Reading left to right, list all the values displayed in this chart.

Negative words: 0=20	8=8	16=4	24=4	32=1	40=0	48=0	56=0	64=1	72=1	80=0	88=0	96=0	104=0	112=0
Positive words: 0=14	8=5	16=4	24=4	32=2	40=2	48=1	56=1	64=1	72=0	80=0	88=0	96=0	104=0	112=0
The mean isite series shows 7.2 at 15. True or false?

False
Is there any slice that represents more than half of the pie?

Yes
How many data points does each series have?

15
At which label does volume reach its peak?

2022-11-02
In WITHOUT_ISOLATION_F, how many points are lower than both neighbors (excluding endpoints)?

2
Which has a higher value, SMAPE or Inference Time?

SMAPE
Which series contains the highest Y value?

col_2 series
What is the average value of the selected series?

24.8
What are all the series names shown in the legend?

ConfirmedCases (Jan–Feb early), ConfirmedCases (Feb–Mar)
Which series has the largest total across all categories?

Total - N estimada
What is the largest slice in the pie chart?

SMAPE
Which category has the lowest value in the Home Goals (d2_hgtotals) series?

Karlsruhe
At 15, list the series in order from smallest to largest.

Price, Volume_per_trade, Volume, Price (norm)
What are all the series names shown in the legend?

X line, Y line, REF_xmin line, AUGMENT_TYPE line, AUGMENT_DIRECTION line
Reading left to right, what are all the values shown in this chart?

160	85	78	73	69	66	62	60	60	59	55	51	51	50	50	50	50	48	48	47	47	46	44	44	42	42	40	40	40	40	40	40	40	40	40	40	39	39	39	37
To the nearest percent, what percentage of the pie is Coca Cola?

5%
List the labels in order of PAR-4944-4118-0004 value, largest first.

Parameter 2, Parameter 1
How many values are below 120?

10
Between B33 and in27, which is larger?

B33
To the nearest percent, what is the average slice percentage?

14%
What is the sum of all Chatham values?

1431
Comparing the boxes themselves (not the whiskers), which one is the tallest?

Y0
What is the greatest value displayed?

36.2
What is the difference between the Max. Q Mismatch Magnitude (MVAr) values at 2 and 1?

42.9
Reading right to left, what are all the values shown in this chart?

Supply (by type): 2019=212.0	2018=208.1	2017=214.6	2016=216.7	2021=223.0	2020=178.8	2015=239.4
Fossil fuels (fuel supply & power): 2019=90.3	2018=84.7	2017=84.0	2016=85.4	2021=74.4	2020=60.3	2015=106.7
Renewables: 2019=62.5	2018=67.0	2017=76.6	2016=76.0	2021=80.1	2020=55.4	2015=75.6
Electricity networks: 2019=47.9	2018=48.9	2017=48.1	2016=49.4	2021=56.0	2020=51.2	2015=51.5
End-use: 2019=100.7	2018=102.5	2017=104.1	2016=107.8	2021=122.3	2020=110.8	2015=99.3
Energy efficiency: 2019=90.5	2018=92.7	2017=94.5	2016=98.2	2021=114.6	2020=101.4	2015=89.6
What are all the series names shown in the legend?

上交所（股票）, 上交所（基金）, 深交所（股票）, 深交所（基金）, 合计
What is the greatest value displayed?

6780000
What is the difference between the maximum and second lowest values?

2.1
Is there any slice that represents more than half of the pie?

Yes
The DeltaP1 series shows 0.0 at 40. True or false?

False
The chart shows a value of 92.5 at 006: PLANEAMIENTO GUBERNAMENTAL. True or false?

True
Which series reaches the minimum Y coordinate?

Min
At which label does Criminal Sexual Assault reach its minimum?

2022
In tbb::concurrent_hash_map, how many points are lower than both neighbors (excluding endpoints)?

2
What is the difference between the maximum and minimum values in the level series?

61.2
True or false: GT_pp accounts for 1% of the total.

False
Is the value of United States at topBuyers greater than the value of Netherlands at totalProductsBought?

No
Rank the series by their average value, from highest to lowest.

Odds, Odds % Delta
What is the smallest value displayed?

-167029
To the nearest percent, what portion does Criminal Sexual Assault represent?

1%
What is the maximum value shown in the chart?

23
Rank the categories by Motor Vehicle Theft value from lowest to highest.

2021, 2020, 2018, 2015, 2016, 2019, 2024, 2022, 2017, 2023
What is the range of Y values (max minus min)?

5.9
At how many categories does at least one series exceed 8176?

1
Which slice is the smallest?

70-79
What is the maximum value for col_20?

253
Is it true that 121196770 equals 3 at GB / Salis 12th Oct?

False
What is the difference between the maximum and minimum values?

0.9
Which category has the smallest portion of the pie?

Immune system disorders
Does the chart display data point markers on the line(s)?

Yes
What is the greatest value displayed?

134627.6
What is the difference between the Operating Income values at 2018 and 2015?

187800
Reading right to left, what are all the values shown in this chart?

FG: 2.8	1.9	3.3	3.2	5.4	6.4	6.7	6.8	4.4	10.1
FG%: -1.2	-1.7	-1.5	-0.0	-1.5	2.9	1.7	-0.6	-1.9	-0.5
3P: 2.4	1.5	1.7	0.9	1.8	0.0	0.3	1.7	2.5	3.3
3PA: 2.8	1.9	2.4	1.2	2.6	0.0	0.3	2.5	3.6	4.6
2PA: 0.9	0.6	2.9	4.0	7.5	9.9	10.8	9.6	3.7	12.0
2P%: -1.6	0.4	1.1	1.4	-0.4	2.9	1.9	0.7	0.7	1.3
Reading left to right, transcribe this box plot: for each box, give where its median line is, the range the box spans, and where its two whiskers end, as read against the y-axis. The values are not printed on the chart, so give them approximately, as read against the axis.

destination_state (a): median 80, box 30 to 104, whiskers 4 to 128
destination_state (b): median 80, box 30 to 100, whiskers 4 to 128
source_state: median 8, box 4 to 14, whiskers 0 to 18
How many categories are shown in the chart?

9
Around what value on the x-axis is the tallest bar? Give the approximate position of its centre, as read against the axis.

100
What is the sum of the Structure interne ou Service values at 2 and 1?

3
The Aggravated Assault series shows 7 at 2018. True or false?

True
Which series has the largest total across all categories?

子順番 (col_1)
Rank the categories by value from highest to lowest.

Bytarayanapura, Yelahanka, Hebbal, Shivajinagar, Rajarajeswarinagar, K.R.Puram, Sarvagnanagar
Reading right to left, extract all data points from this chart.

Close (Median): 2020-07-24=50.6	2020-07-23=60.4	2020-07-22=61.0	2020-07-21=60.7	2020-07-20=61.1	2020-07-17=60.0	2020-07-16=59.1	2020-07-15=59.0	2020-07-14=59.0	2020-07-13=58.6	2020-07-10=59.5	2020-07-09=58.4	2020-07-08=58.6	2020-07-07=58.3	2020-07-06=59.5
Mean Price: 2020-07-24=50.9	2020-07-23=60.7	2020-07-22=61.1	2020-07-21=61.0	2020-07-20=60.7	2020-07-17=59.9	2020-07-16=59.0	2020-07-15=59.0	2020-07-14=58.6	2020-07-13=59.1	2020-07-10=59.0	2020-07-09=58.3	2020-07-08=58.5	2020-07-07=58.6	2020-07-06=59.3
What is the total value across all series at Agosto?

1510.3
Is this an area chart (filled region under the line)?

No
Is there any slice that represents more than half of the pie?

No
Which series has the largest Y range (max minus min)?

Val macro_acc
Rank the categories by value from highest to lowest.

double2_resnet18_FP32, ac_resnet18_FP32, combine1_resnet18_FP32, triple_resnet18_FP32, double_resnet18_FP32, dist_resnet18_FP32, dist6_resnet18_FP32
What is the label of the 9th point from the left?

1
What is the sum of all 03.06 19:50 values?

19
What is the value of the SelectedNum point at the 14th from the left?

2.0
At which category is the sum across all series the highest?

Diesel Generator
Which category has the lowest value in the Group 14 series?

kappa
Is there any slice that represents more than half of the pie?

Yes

=====

How many lines in the rows above contain the string "percent"? Give only the number.

* _Reply to the task_: 3